What does a corpus represent? An ethnographic perspective on corpus design for Kazakh

Accepted Paper

Giorgia Troiani (UC Santa Barbara)

Paper abstract

For researchers interested in any given language, a corpus of linguistic data that represents the language well is more and more considered an essential tool. But if no corpus exists of the desired type – for example, no corpus of everyday conversation – the question arises: “Can we build one?” Practically, the next two questions are likely to be, “What are the best practices?” and “How much does it cost?” But first, a more basic question must be answered: “What will the corpus be used for?” Constructing a spoken corpus is expensive and time-consuming, and it is easier to justify if the corpus is built to last, serving the needs of a variety of users far into the future.

The history of modern Kazakhstan is complicated, reflecting its position along the traditional trade routes and migratory pathways of Central Asia, as well as the legacy of Soviet educational policies, and the forced relocation of ethnic groups. The result is a complex linguistic landscape with fully institutionalized multilingualism on a grand scale. The coexistence of multiple official languages and heritage languages gives rise to contrasting definitions of fluency, where the question, “Who is a speaker?” may translate to “Who is to be represented?” In such a context, adopting an ethnographic perspective can help make sense of the linguistic and sociocultural complexity.

Job 1
Update the entries from the line containing "gerade deshalb gibts ja auch SaltyRTC." through the line containing "kommen wird!!!!!!! Das wäre für mich ein" by changing "Zitieren" to "Antworten" and leaving everything else unchanged. Return only those lines.
The Kazakh corpus abstract and the entries come from unrelated sources.

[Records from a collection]
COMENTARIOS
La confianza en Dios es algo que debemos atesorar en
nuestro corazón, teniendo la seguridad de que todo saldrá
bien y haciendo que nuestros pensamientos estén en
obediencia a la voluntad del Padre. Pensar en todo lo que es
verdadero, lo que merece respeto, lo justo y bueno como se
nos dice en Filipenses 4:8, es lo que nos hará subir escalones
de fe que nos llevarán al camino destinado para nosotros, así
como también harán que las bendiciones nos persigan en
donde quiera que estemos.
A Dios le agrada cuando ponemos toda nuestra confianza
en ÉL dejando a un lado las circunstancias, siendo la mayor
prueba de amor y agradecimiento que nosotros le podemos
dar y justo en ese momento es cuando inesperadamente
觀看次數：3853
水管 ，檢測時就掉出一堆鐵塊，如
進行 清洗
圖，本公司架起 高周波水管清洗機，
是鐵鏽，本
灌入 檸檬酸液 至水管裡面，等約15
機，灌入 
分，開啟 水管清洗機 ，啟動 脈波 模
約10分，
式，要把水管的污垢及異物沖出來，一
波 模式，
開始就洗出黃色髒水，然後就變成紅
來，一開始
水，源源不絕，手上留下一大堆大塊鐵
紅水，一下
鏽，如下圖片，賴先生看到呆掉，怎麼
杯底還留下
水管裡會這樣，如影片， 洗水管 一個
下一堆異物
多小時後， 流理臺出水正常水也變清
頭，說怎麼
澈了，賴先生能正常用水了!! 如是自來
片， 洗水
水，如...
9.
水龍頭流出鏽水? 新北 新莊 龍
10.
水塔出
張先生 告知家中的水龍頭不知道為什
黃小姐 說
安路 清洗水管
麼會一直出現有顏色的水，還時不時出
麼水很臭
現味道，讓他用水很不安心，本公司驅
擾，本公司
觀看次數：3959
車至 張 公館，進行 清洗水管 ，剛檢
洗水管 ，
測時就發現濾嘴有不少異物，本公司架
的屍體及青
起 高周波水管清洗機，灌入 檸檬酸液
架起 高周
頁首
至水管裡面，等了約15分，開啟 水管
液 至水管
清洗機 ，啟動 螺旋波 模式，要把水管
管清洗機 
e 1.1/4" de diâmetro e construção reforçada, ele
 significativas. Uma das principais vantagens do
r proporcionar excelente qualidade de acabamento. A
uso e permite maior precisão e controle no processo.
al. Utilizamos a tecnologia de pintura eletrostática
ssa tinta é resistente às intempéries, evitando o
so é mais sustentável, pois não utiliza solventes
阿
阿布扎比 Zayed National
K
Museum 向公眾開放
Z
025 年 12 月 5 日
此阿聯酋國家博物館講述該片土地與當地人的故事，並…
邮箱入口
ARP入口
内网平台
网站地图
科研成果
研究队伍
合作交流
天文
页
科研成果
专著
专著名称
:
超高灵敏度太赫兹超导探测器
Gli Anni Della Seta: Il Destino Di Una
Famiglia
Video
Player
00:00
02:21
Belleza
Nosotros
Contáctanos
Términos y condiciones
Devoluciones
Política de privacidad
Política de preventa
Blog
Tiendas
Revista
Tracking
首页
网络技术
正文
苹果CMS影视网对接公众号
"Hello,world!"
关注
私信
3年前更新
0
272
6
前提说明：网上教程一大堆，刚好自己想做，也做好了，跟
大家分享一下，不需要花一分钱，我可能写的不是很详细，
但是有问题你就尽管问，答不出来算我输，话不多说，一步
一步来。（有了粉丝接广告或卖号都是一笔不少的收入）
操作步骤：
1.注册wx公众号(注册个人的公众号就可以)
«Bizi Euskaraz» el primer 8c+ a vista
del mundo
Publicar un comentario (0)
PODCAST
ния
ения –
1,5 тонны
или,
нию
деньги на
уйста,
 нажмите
---
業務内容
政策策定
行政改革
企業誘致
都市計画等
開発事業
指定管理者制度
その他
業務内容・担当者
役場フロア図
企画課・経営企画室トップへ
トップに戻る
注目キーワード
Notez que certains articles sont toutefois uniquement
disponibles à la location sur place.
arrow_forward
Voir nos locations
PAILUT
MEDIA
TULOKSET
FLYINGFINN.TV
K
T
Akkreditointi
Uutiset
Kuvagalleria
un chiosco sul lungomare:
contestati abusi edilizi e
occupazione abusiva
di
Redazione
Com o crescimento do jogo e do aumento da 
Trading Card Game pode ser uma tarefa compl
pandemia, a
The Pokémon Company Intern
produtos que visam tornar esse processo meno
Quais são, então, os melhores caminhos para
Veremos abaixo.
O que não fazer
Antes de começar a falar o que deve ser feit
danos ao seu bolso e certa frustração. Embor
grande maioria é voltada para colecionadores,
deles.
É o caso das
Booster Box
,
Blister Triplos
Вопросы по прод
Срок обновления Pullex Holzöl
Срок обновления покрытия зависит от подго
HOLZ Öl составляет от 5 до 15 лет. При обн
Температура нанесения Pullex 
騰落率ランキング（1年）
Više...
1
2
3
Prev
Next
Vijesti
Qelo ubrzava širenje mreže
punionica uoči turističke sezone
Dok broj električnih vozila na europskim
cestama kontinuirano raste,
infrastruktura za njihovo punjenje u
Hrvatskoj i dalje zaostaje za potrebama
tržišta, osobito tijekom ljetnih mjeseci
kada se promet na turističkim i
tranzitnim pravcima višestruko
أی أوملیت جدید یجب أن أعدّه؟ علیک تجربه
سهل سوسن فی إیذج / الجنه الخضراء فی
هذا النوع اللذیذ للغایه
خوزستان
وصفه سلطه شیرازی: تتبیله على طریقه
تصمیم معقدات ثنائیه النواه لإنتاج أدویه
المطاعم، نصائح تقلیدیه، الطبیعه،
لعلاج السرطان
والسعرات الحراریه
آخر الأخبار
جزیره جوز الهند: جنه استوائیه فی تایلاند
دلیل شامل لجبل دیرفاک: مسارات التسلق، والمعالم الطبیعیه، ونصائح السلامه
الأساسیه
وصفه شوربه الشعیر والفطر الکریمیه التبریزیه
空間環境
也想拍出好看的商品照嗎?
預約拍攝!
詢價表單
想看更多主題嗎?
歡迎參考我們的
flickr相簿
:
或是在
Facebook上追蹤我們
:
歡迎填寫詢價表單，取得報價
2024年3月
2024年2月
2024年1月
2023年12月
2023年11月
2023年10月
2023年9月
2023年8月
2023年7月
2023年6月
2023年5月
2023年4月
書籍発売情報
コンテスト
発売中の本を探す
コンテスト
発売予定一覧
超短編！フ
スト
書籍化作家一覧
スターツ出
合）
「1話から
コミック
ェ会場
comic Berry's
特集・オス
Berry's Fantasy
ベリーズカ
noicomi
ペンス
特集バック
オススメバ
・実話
...
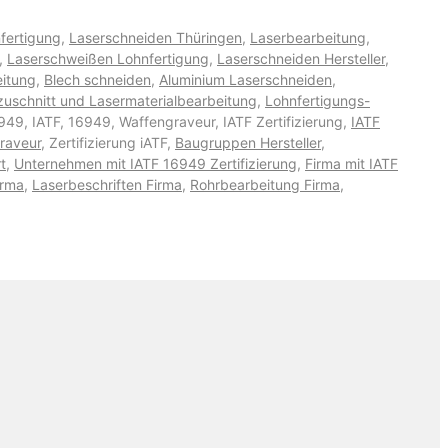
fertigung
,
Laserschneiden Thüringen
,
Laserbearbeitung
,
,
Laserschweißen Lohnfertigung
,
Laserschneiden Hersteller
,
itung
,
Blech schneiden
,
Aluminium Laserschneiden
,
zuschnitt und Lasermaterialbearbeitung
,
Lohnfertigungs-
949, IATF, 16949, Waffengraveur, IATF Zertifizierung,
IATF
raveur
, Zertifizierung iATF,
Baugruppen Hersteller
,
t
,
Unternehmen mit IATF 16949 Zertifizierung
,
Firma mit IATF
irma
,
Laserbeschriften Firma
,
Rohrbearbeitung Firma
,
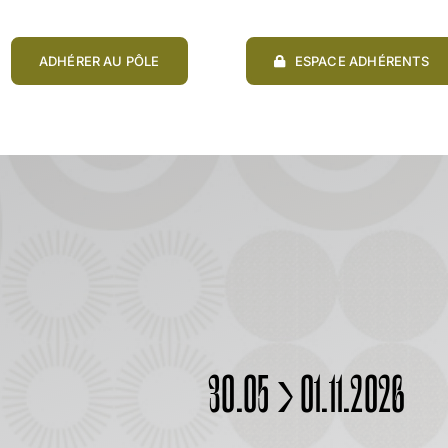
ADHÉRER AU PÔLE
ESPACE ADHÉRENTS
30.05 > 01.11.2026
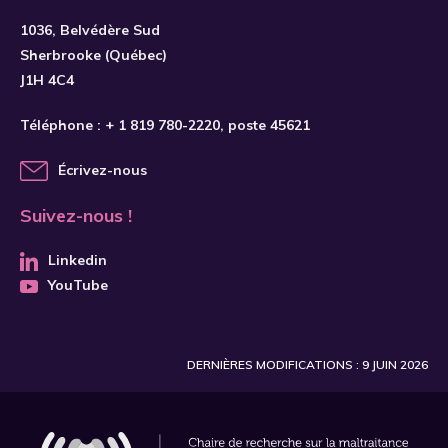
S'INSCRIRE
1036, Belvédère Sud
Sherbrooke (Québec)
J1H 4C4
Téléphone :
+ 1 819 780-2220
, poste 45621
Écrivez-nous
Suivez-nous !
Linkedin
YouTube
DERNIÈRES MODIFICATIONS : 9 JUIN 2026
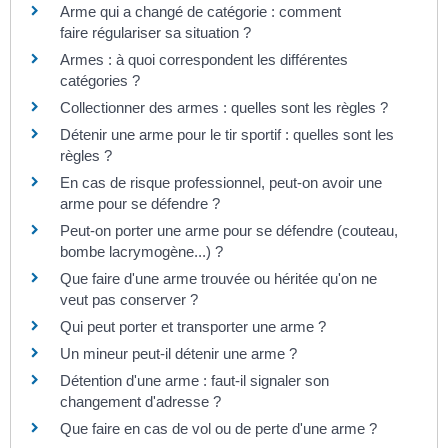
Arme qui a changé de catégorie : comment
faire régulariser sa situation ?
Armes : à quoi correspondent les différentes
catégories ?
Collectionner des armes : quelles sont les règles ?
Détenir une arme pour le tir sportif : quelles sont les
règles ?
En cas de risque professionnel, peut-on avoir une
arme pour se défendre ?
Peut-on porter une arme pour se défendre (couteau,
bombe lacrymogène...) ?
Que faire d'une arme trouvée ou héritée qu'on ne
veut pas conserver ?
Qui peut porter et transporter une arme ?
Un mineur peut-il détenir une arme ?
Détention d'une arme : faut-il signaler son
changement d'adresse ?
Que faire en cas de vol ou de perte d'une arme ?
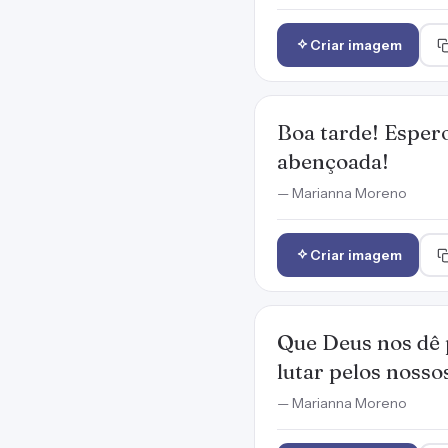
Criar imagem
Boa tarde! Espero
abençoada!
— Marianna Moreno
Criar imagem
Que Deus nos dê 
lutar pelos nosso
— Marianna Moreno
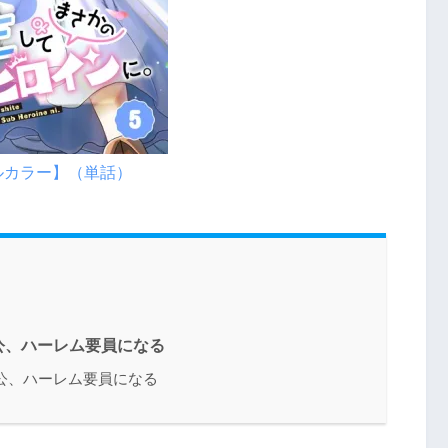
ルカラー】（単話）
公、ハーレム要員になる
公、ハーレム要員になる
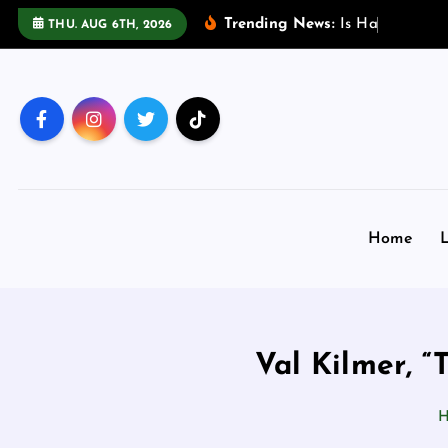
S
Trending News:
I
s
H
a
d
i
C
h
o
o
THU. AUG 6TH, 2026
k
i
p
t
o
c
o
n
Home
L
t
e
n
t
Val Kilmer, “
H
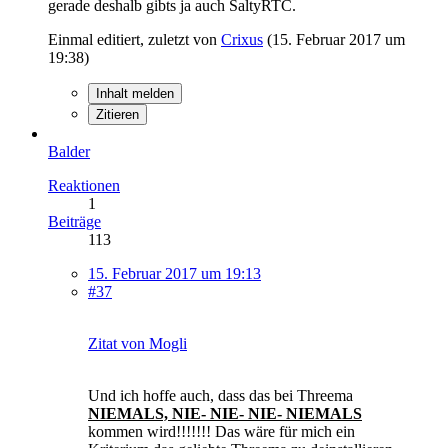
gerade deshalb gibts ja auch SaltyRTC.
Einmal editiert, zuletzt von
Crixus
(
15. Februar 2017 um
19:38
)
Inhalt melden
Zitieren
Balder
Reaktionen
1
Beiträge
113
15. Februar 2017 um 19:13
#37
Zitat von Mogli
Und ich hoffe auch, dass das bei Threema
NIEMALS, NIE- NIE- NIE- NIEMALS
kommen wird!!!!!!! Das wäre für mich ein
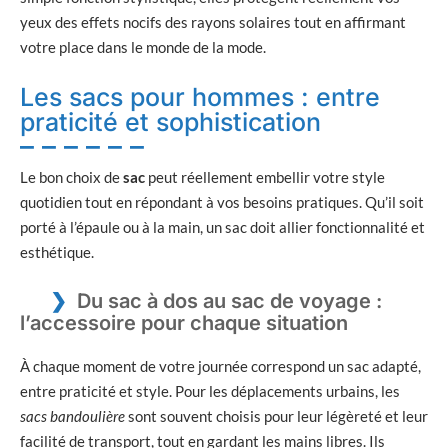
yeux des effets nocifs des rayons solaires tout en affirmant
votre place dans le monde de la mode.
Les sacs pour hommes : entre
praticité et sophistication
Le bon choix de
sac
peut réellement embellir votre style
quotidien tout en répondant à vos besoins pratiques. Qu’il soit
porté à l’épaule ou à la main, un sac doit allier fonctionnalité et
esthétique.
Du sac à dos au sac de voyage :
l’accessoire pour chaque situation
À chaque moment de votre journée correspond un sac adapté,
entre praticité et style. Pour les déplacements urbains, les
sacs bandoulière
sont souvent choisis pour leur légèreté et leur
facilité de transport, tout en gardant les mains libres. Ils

Job 2
Continue the Kazakh corpus abstract from the point where it stops.

Expected answer 1
gerade deshalb gibts ja auch SaltyRTC.
Einmal editiert, zuletzt von
Crixus
(
15. Februar 2017 um
19:38
)
Inhalt melden
Antworten
Balder
Reaktionen
1
Beiträge
113
15. Februar 2017 um 19:13
#37
Zitat von Mogli
Und ich hoffe auch, dass das bei Threema
NIEMALS, NIE- NIE- NIE- NIEMALS
kommen wird!!!!!!! Das wäre für mich ein

Expected answer 2
In this paper, we present the concept of corpus ethnography, arguing that the most effective representation of a language is one based on representing naturally occurring language use, as it emerges from the intrinsic motivations of language users engaged in the pursuit of their social life. The ethnographic perspective motivates certain design decisions for corpus construction, shaping the preferred methods for recording, transcribing, and representing language in use. We present examples drawn from our experience as contributors to the design and construction of corpora of both high and low resource languages, including especially (with a large team from Nazarbayev University) the Multimodal Corpus of Spoken Kazakh Language, as well as the Santa Barbara Corpus of Spoken American English, the Corpus of Sakapultek Maya Narrative and Conversation. We present recordings of Kazakh to show how prioritizing the participants’ own motivations for interaction over purely structural linguistic criteria leads to an organic representation of language in everyday life. Speech genres range from everyday conversation to genres such as ritual that might be excluded from a traditional linguistic corpus.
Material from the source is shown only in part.